Marrakech – Morocco will dispatch 320 religious scholars to accompany Moroccan communities abroad during Ramadan 2026, continuing what has become an annual tradition since 1992.
The Hassan II Foundation for Moroccans Living Abroad announced that the delegation will depart February 16 to provide religious and spiritual guidance throughout the holy month.
The carefully structured delegation includes 39 university professors, 50 preachers holding doctoral degrees, 60 preachers with master’s degrees, and 75 preachers with bachelor’s degrees.
Additionally, 66 preachers will deliver sermons and lead Tarawih prayers, while 30 imams will focus exclusively on directing these evening prayers.
France will receive the largest contingent with 82 scholars, followed by Germany and Spain with 51 each. Belgium will host 42 delegates, the Netherlands 35, Italy 26, Canada 14, and the United States 6. Sweden will receive 5 scholars, England 3, while Hungary, Norway, Austria, Finland, and Iceland will each welcome one delegate.
According to the foundation, this annual Ramadan mission promotes Morocco’s religious constants while diffusing messages of peace, solidarity, and social cohesion aligned with principles of coexistence.
It also stresses that this religious accompaniment carries major religious, social, and symbolic significance for Moroccan expatriates.
A look into Morocco’s religious diplomacy
Morocco’s religious diplomacy is often read almost exclusively through its African projection – imam training, Sufi networks, and the Maliki-Ashʿari model exported southward. However, that reading is incomplete.
From an early stage, Rabat grasped that Europe was an equally central theater for influence, especially France. This understanding traces back to 1926 when Sultan Moulay Youssef inaugurated the Great Mosque of Paris. This was not symbolic charity to Muslims abroad; it was strategic statecraft.
The mosque emerged as a diplomatic artifact at the intersection of colonial gratitude (toward Muslim soldiers of World War I), Franco-Moroccan entanglement, and Morocco’s ambition to position itself as a legitimate religious reference for Islam in Europe.
From the outset, Paris was not merely hosting Islam – it was hosting a Moroccan-inflected Islam, embedded in Maliki jurisprudence and a monarchy that asserted religious legitimacy through history rather than ideology.
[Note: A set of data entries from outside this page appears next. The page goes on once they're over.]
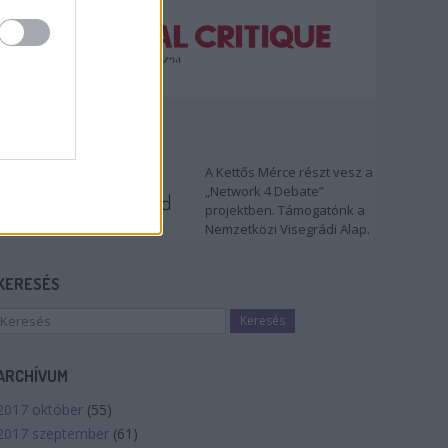
TÁMOGATÓNK
A Kettős Mérce részt vesz a
„Network 4 Debate”
projektben. Támogatónk a
Nemzetközi Visegrádi Alap.
KERESÉS
ARCHÍVUM
2017 október
(
55
)
2017 szeptember
(
61
)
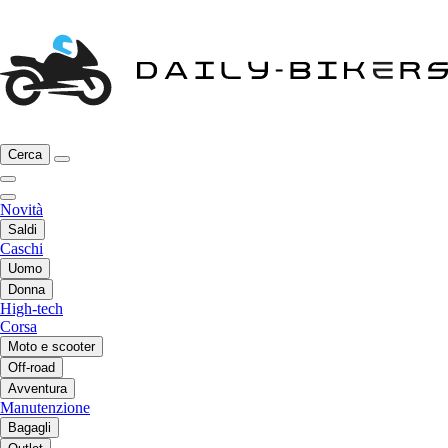
Cerca
Novità
Saldi
Caschi
Uomo
Donna
High-tech
Corsa
Moto e scooter
Off-road
Avventura
Manutenzione
Bagagli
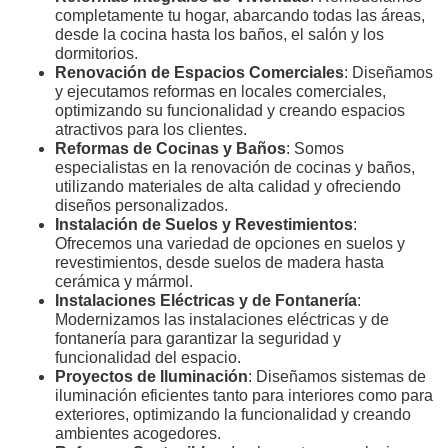
completamente tu hogar, abarcando todas las áreas,
desde la cocina hasta los baños, el salón y los
dormitorios.
Renovación de Espacios Comerciales
: Diseñamos
y ejecutamos reformas en locales comerciales,
optimizando su funcionalidad y creando espacios
atractivos para los clientes.
Reformas de Cocinas y Baños
: Somos
especialistas en la renovación de cocinas y baños,
utilizando materiales de alta calidad y ofreciendo
diseños personalizados.
Instalación de Suelos y Revestimientos
:
Ofrecemos una variedad de opciones en suelos y
revestimientos, desde suelos de madera hasta
cerámica y mármol.
Instalaciones Eléctricas y de Fontanería
:
Modernizamos las instalaciones eléctricas y de
fontanería para garantizar la seguridad y
funcionalidad del espacio.
Proyectos de Iluminación
: Diseñamos sistemas de
iluminación eficientes tanto para interiores como para
exteriores, optimizando la funcionalidad y creando
ambientes acogedores.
In other words, Europe entered Morocco’s religious map not as a periphery, but as a domain to be shaped.
That logic has only intensified under King Mohammed VI, whose religious diplomacy rests on a dual objective: stabilizing Muslim practice in Europe while reinforcing Morocco’s geopolitical credibility as a moderating power.
The strategy is subtle but consistent – supporting mosque governance, clerical training, and religious discourse that counters both Salafi radicalism and populist European fears of political Islam.
Unlike Turkiye’s overt state-Islam export or Gulf funding networks, Morocco’s approach is relational and historical: it leverages diaspora ties, Franco-Moroccan memory, and institutional continuity. Europe, particularly France, becomes a testing ground where religious authority translates into soft power, security cooperation, and diplomatic trust.
In this sense, Moroccan religious diplomacy is not just about faith – it is about managing Islam as a geopolitical variable inside Europe itself, positioning Rabat as an indispensable interlocutor between European states and their Muslim citizens.